- **EXERCISE INSTRUCTIONS**: Give back all of the data exactly as written.

- **TASK INPUTS**:
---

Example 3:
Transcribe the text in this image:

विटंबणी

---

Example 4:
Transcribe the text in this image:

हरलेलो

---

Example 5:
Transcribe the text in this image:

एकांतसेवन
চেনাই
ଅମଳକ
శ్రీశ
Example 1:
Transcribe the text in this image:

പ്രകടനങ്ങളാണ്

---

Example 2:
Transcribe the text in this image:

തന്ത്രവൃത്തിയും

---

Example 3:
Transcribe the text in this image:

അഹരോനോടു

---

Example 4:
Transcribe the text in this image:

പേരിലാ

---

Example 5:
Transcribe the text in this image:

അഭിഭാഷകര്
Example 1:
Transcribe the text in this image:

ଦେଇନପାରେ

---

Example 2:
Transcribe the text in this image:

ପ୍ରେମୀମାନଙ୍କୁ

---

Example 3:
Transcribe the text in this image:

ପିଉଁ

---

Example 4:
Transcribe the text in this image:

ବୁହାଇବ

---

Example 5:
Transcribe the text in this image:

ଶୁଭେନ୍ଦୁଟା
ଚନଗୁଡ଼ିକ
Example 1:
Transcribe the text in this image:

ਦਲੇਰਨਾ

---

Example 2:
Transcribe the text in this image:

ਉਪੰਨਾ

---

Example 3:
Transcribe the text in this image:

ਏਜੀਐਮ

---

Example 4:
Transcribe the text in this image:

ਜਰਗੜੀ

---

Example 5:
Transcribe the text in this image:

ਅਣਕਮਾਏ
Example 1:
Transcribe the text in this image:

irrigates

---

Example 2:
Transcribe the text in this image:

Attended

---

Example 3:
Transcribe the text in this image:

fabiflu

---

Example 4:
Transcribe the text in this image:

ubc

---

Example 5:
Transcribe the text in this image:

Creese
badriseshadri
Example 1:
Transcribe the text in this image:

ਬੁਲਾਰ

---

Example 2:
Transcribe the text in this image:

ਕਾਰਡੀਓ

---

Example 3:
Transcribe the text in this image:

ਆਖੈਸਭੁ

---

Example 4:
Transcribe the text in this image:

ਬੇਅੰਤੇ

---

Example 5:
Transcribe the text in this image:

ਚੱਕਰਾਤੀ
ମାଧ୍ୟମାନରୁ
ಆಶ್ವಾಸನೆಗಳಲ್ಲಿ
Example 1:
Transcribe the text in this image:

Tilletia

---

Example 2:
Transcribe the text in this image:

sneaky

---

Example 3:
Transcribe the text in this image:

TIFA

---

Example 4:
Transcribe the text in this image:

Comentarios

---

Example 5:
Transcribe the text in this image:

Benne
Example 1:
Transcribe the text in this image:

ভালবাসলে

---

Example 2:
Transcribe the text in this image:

- **TASK RESULT**:
---

Example 3:
Transcribe the text in this image:

विटंबणी

---

Example 4:
Transcribe the text in this image:

हरलेलो

---

Example 5:
Transcribe the text in this image:

एकांतसेवन
চেনাই
ଅମଳକ
శ్రీశ
Example 1:
Transcribe the text in this image:

പ്രകടനങ്ങളാണ്

---

Example 2:
Transcribe the text in this image:

തന്ത്രവൃത്തിയും

---

Example 3:
Transcribe the text in this image:

അഹരോനോടു

---

Example 4:
Transcribe the text in this image:

പേരിലാ

---

Example 5:
Transcribe the text in this image:

അഭിഭാഷകര്
Example 1:
Transcribe the text in this image:

ଦେଇନପାରେ

---

Example 2:
Transcribe the text in this image:

ପ୍ରେମୀମାନଙ୍କୁ

---

Example 3:
Transcribe the text in this image:

ପିଉଁ

---

Example 4:
Transcribe the text in this image:

ବୁହାଇବ

---

Example 5:
Transcribe the text in this image:

ଶୁଭେନ୍ଦୁଟା
ଚନଗୁଡ଼ିକ
Example 1:
Transcribe the text in this image:

ਦਲੇਰਨਾ

---

Example 2:
Transcribe the text in this image:

ਉਪੰਨਾ

---

Example 3:
Transcribe the text in this image:

ਏਜੀਐਮ

---

Example 4:
Transcribe the text in this image:

ਜਰਗੜੀ

---

Example 5:
Transcribe the text in this image:

ਅਣਕਮਾਏ
Example 1:
Transcribe the text in this image:

irrigates

---

Example 2:
Transcribe the text in this image:

Attended

---

Example 3:
Transcribe the text in this image:

fabiflu

---

Example 4:
Transcribe the text in this image:

ubc

---

Example 5:
Transcribe the text in this image:

Creese
badriseshadri
Example 1:
Transcribe the text in this image:

ਬੁਲਾਰ

---

Example 2:
Transcribe the text in this image:

ਕਾਰਡੀਓ

---

Example 3:
Transcribe the text in this image:

ਆਖੈਸਭੁ

---

Example 4:
Transcribe the text in this image:

ਬੇਅੰਤੇ

---

Example 5:
Transcribe the text in this image:

ਚੱਕਰਾਤੀ
ମାଧ୍ୟମାନରୁ
ಆಶ್ವಾಸನೆಗಳಲ್ಲಿ
Example 1:
Transcribe the text in this image:

Tilletia

---

Example 2:
Transcribe the text in this image:

sneaky

---

Example 3:
Transcribe the text in this image:

TIFA

---

Example 4:
Transcribe the text in this image:

Comentarios

---

Example 5:
Transcribe the text in this image:

Benne
Example 1:
Transcribe the text in this image:

ভালবাসলে

---

Example 2:
Transcribe the text in this image:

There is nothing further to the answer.